> **Try it**: Put each text line of the records below into a Markdown table with the columns "Row" and "Line text," numbering the rows in order and leaving out blank lines and the pictures.

> **Extracted records**:
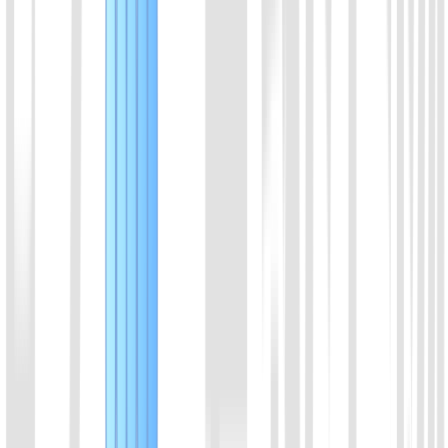
推荐使用微信咨询
扫码联系，回复更及时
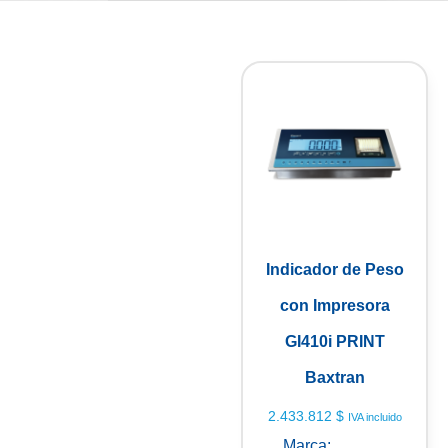
Indicador de Peso
con Impresora
GI410i PRINT
Baxtran
2.433.812
$
IVA incluido
Marca:
Baxtran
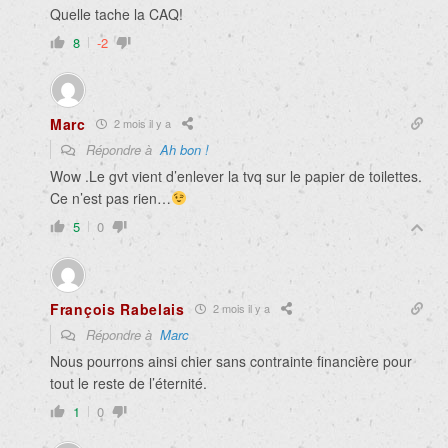
Quelle tache la CAQ!
8
-2
Marc
2 mois il y a
Répondre à
Ah bon !
Wow .Le gvt vient d’enlever la tvq sur le papier de toilettes.
Ce n’est pas rien…
5
0
François Rabelais
2 mois il y a
Répondre à
Marc
Nous pourrons ainsi chier sans contrainte financière pour
tout le reste de l’éternité.
1
0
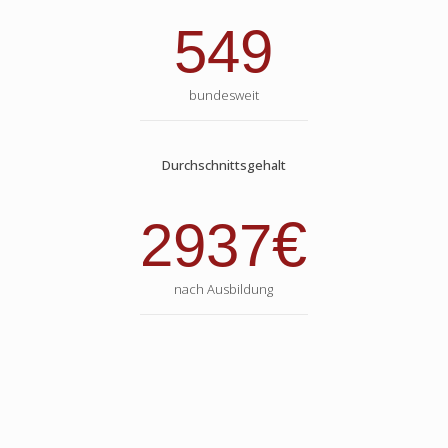
549
bundesweit
Durchschnittsgehalt
€
2937
nach Ausbildung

> **Result of this exercise**:
| Row | Line text |
|---|---|
| 1 | 推荐使用微信咨询 |
| 2 | 扫码联系，回复更及时 |
| 3 | Indicador de Peso |
| 4 | con Impresora |
| 5 | GI410i PRINT |
| 6 | Baxtran |
| 7 | 2.433.812 |
| 8 | $ |
| 9 | IVA incluido |
| 10 | Marca: |
| 11 | Baxtran |
| 12 | Quelle tache la CAQ! |
| 13 | 8 |
| 14 | -2 |
| 15 | Marc |
| 16 | 2 mois il y a |
| 17 | Répondre à |
| 18 | Ah bon ! |
| 19 | Wow .Le gvt vient d’enlever la tvq sur le papier de toilettes. |
| 20 | Ce n’est pas rien… |
| 21 | 5 |
| 22 | 0 |
| 23 | François Rabelais |
| 24 | 2 mois il y a |
| 25 | Répondre à |
| 26 | Marc |
| 27 | Nous pourrons ainsi chier sans contrainte financière pour |
| 28 | tout le reste de l’éternité. |
| 29 | 1 |
| 30 | 0 |
| 31 | 549 |
| 32 | bundesweit |
| 33 | Durchschnittsgehalt |
| 34 | € |
| 35 | 2937 |
| 36 | nach Ausbildung |